═════ Available data
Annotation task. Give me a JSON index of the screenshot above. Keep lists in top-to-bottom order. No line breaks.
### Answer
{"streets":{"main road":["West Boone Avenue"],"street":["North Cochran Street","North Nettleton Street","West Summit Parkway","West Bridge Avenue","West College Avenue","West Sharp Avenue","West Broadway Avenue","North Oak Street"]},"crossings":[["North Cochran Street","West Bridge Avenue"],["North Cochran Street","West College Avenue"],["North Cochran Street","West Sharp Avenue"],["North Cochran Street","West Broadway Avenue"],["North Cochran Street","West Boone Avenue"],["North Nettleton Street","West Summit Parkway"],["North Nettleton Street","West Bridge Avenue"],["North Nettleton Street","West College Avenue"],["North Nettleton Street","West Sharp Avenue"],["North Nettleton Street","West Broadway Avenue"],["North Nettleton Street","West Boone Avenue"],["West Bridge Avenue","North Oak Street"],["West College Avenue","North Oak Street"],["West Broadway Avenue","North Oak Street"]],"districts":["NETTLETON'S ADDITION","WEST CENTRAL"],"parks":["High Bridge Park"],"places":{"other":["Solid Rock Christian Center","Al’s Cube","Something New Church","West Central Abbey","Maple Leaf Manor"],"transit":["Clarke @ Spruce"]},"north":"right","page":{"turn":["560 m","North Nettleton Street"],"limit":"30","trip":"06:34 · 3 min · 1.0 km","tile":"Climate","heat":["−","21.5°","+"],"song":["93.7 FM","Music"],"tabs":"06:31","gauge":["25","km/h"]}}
══════════
Your task >>
Every single line of the listing must be retyped exactly.

Response to this exercise >>
Annotation task. Give me a JSON index of the screenshot above. Keep lists in top-to-bottom order. No line breaks.
### Answer
{"streets":{"main road":["West Boone Avenue"],"street":["North Cochran Street","North Nettleton Street","West Summit Parkway","West Bridge Avenue","West College Avenue","West Sharp Avenue","West Broadway Avenue","North Oak Street"]},"crossings":[["North Cochran Street","West Bridge Avenue"],["North Cochran Street","West College Avenue"],["North Cochran Street","West Sharp Avenue"],["North Cochran Street","West Broadway Avenue"],["North Cochran Street","West Boone Avenue"],["North Nettleton Street","West Summit Parkway"],["North Nettleton Street","West Bridge Avenue"],["North Nettleton Street","West College Avenue"],["North Nettleton Street","West Sharp Avenue"],["North Nettleton Street","West Broadway Avenue"],["North Nettleton Street","West Boone Avenue"],["West Bridge Avenue","North Oak Street"],["West College Avenue","North Oak Street"],["West Broadway Avenue","North Oak Street"]],"districts":["NETTLETON'S ADDITION","WEST CENTRAL"],"parks":["High Bridge Park"],"places":{"other":["Solid Rock Christian Center","Al’s Cube","Something New Church","West Central Abbey","Maple Leaf Manor"],"transit":["Clarke @ Spruce"]},"north":"right","page":{"turn":["560 m","North Nettleton Street"],"limit":"30","trip":"06:34 · 3 min · 1.0 km","tile":"Climate","heat":["−","21.5°","+"],"song":["93.7 FM","Music"],"tabs":"06:31","gauge":["25","km/h"]}}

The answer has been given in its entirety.